• WORK TO BE COMPLETED
Print the part of the Box.net cloud-infrastructure passage that opens with the words containing "Box.net, a provider" and closes with "and infrastructure services.", copying it exactly.

• EXERCISE PASSAGE

Box.Net: Going to the cloud to keep infrastructure investment lean
The use of cloud-based applications and IT infrastructure services also tends to be popular and broad among technology startups, which say that it has allowed them to keep purchasing and maintenance costs down, while letting them focus on developing their unique commercial products.
Box.net, a provider of hosted content management, collaboration and file sharing applications, had until recently only one person devoted exclusively to IT matters — supporting 150 employees — thanks to its liberal and savvy use of cloud-based applications and infrastructure services.
“I’m working on things I would have never worked on before if we didn’t have this cloud infrastructure. I’d be doing repetitive maintenance tasks,” said Jeff Sutton, Box.net’s IT lead, and until recently the company’s only IT staffer. The company just hired a second IT professional.
For example, Sutton is in charge of the company’s internal application development environment, and of a VMware project. “There are a lot more things I have bandwidth to do. It gives me more time to focus on new technologies,” he said.
Aaron Levie, Box.net’s CEO and co-founder, said the company looks for cloud-based applications for everything, especially for standard IT needs. “We want to free up resources to solve the higher-order issues around technology,” Levie said.
This has also allowed Box.net to grow its staff very rapidly, sometimes doubling it from one year to the next, without having to hold back for fear of having its IT infrastructure buckle or collapse. “One of the breaking points when an organization grows like this is that their IT infrastructure begins to have challenges. We try to remove as many of those kinds of limits as possible from how quickly we can grow,” Levie said.

• AVAILABLE DATA

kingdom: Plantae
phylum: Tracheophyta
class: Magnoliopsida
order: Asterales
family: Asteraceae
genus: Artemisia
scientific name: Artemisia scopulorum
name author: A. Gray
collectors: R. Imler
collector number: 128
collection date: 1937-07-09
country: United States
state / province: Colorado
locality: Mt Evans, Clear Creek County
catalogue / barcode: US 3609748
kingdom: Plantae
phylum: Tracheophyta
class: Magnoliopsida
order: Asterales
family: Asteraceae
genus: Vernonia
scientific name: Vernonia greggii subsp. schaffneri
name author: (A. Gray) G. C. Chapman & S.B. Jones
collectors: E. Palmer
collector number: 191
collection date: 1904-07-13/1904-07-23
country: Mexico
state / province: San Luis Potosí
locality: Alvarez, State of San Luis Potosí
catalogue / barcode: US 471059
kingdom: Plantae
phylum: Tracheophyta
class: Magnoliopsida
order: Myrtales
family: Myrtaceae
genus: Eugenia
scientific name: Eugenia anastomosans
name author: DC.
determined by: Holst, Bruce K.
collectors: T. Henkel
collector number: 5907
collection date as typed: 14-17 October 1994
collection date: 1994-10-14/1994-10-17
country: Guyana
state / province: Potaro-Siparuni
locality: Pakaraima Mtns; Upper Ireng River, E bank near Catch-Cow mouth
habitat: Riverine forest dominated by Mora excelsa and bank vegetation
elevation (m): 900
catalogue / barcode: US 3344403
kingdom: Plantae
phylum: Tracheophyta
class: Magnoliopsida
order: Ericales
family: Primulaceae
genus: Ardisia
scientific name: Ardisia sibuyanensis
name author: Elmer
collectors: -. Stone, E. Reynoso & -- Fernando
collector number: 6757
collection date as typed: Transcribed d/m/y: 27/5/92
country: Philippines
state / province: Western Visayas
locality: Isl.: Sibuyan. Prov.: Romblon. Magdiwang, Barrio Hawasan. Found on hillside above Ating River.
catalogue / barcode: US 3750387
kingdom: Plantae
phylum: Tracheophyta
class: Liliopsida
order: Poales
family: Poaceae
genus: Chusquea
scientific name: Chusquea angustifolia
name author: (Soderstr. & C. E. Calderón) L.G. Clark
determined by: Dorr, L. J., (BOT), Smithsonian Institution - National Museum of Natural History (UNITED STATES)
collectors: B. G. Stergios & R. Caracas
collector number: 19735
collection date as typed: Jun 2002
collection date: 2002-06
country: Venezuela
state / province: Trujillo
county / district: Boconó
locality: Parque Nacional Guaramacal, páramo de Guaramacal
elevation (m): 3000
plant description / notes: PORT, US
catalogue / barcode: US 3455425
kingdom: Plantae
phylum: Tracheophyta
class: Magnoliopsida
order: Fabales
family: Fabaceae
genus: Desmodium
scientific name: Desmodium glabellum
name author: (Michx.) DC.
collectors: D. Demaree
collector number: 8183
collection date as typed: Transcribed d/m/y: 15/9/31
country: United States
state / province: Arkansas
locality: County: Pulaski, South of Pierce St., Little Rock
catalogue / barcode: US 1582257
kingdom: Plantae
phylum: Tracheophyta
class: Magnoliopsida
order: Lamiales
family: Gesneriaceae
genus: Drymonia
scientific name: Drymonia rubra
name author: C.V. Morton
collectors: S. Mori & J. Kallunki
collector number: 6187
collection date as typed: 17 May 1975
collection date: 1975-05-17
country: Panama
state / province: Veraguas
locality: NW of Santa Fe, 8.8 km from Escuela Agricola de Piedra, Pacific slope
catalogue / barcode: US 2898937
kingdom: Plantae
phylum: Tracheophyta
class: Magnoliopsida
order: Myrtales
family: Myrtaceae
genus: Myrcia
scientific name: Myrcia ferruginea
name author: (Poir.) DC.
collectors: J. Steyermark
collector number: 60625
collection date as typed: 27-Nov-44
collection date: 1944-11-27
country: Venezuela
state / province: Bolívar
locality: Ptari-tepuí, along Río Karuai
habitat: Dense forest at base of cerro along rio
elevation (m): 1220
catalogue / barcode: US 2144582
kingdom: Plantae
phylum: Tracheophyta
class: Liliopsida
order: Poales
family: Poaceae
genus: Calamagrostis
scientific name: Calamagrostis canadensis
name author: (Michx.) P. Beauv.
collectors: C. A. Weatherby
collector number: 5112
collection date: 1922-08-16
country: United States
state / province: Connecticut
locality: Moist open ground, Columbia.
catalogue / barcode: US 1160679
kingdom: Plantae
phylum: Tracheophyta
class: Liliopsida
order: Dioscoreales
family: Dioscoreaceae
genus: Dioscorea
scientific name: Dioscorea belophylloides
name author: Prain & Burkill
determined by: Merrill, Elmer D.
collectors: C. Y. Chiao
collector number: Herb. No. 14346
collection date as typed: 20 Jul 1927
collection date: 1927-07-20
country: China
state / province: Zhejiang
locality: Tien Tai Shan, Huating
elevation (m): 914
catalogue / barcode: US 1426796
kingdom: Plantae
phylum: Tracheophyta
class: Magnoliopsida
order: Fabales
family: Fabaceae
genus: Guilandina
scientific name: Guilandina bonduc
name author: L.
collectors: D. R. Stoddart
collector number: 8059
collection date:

• WRITTEN REPLY
Box.net, a provider of hosted content management, collaboration and file sharing applications, had until recently only one person devoted exclusively to IT matters — supporting 150 employees — thanks to its liberal and savvy use of cloud-based applications and infrastructure services.